(Beginning of MATERIAL PROVIDED)

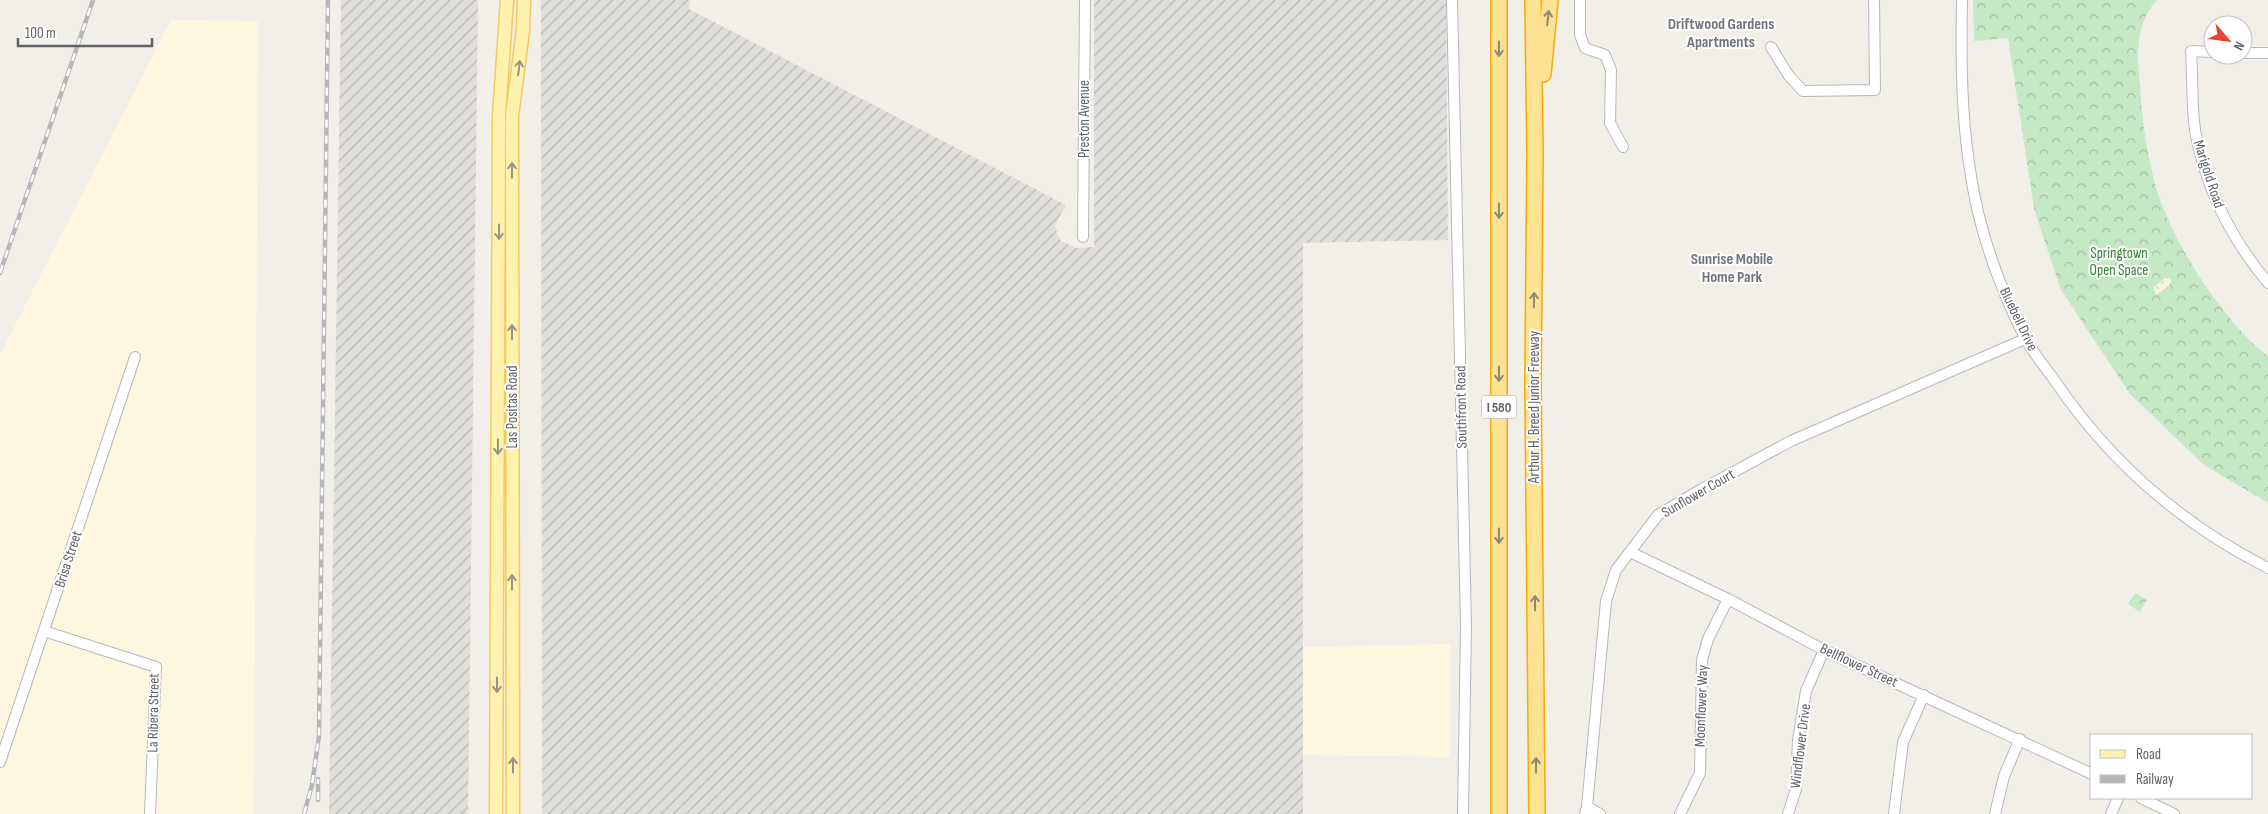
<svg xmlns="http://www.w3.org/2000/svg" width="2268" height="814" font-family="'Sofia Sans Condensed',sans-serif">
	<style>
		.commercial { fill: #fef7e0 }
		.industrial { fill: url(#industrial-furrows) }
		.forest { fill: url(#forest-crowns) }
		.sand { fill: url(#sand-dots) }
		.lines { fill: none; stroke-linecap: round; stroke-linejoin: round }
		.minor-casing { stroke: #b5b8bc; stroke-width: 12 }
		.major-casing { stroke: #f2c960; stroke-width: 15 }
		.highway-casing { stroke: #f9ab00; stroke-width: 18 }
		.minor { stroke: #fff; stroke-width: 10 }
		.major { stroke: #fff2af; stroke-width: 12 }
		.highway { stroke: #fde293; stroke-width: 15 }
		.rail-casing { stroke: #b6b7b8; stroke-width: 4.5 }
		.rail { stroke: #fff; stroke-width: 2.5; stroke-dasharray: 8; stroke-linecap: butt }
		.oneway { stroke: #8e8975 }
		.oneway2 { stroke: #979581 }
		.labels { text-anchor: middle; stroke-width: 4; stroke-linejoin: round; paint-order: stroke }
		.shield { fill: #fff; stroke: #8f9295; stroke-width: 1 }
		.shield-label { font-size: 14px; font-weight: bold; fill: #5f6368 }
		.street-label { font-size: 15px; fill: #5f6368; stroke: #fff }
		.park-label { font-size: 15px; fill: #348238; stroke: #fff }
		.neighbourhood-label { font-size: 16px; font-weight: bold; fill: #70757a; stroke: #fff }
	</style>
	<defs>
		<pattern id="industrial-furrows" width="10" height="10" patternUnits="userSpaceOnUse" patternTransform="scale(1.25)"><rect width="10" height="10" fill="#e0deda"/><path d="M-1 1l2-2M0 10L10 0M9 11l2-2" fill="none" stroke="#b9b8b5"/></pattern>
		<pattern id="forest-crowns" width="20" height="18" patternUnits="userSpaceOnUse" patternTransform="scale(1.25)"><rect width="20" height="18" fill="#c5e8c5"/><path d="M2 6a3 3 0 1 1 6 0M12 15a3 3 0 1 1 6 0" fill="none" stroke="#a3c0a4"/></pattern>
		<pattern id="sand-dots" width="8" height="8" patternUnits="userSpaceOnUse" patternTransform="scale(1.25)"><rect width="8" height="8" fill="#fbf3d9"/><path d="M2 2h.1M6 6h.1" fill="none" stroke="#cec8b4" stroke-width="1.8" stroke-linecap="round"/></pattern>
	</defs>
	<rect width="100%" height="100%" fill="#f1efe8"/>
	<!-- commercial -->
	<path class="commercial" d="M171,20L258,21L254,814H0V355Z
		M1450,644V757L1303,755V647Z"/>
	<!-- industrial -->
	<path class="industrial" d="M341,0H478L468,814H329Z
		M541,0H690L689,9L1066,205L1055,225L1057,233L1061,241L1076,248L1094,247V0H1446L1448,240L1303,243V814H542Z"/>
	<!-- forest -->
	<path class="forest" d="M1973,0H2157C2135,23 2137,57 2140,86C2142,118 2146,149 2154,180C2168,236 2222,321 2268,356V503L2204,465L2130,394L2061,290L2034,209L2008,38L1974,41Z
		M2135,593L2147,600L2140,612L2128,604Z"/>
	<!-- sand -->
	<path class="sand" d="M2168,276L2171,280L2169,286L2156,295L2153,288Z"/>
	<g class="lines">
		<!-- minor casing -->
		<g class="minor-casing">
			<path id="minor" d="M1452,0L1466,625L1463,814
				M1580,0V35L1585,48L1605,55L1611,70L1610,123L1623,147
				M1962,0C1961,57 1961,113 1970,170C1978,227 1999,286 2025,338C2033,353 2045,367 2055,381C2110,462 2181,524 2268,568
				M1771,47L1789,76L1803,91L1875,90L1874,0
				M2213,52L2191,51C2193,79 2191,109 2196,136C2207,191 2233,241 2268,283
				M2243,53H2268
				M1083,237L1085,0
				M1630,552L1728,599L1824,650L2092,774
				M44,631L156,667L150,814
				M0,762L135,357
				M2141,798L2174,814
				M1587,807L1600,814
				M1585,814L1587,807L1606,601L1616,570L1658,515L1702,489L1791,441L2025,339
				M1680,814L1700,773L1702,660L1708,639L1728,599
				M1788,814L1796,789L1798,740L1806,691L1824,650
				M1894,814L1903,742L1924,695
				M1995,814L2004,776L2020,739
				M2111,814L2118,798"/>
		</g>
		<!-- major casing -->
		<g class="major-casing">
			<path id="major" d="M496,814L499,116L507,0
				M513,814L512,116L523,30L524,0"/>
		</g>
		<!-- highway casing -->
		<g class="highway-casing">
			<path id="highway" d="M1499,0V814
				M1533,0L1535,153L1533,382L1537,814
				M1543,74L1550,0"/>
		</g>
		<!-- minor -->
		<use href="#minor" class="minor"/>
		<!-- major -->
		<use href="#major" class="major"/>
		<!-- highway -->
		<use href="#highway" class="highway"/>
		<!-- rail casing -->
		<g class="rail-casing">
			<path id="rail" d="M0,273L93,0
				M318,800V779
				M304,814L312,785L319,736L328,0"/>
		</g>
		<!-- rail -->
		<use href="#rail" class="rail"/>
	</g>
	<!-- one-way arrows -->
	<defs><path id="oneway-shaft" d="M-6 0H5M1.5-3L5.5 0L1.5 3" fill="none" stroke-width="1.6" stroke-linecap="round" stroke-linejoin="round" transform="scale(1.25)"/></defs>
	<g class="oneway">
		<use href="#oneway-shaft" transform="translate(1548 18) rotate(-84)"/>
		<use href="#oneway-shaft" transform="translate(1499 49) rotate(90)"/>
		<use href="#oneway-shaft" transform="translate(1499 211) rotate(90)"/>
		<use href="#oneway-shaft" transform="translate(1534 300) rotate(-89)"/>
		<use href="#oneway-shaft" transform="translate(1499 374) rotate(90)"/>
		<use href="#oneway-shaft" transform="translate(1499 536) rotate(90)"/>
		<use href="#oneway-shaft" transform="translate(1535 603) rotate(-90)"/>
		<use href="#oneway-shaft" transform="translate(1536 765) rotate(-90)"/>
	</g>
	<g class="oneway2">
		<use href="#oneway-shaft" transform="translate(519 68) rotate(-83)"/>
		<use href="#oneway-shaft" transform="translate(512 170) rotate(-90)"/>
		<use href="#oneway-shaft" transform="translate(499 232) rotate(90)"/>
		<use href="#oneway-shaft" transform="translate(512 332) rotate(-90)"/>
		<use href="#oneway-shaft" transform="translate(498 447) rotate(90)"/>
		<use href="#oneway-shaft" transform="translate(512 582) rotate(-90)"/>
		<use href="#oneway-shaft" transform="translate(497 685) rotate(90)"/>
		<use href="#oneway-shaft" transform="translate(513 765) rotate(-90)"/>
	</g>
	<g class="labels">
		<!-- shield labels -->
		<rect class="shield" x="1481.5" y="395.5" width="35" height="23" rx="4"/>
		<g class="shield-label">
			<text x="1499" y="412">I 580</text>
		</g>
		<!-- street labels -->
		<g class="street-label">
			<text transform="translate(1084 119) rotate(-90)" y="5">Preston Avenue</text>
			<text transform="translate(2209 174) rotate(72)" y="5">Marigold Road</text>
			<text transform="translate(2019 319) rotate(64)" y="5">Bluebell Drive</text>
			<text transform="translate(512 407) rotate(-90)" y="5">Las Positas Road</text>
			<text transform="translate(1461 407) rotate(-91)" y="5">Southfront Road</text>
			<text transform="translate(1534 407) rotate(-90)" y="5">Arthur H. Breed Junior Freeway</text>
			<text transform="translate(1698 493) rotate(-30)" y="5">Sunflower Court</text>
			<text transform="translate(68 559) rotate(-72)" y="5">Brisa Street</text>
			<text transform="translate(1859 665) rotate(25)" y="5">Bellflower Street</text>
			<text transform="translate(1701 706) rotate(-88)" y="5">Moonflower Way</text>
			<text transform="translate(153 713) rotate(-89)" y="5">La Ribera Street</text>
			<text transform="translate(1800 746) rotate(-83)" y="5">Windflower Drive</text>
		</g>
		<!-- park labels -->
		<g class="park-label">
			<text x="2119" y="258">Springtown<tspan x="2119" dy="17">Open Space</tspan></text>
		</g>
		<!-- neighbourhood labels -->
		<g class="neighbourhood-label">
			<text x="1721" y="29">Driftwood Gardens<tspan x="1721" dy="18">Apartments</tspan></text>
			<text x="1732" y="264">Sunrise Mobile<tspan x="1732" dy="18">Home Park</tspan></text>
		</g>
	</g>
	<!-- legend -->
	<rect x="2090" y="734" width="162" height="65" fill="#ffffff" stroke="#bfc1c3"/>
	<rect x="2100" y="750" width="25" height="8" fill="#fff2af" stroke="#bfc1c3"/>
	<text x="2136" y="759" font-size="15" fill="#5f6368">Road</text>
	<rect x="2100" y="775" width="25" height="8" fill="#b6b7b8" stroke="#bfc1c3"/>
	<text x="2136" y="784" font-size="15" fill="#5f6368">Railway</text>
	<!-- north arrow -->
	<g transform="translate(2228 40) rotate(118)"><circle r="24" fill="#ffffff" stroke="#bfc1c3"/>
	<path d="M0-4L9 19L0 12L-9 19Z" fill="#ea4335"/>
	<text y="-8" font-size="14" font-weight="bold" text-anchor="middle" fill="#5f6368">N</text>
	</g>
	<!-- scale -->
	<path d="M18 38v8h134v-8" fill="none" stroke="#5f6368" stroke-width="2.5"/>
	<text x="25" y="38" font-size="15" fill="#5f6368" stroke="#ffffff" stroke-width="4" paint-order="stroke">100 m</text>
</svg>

(End of MATERIAL PROVIDED)

TASK DESCRIPTION: Please report every line among the entries that includes "lines".

TASK SOLUTION:
		.lines { fill: none; stroke-linecap: round; stroke-linejoin: round }
	<g class="lines">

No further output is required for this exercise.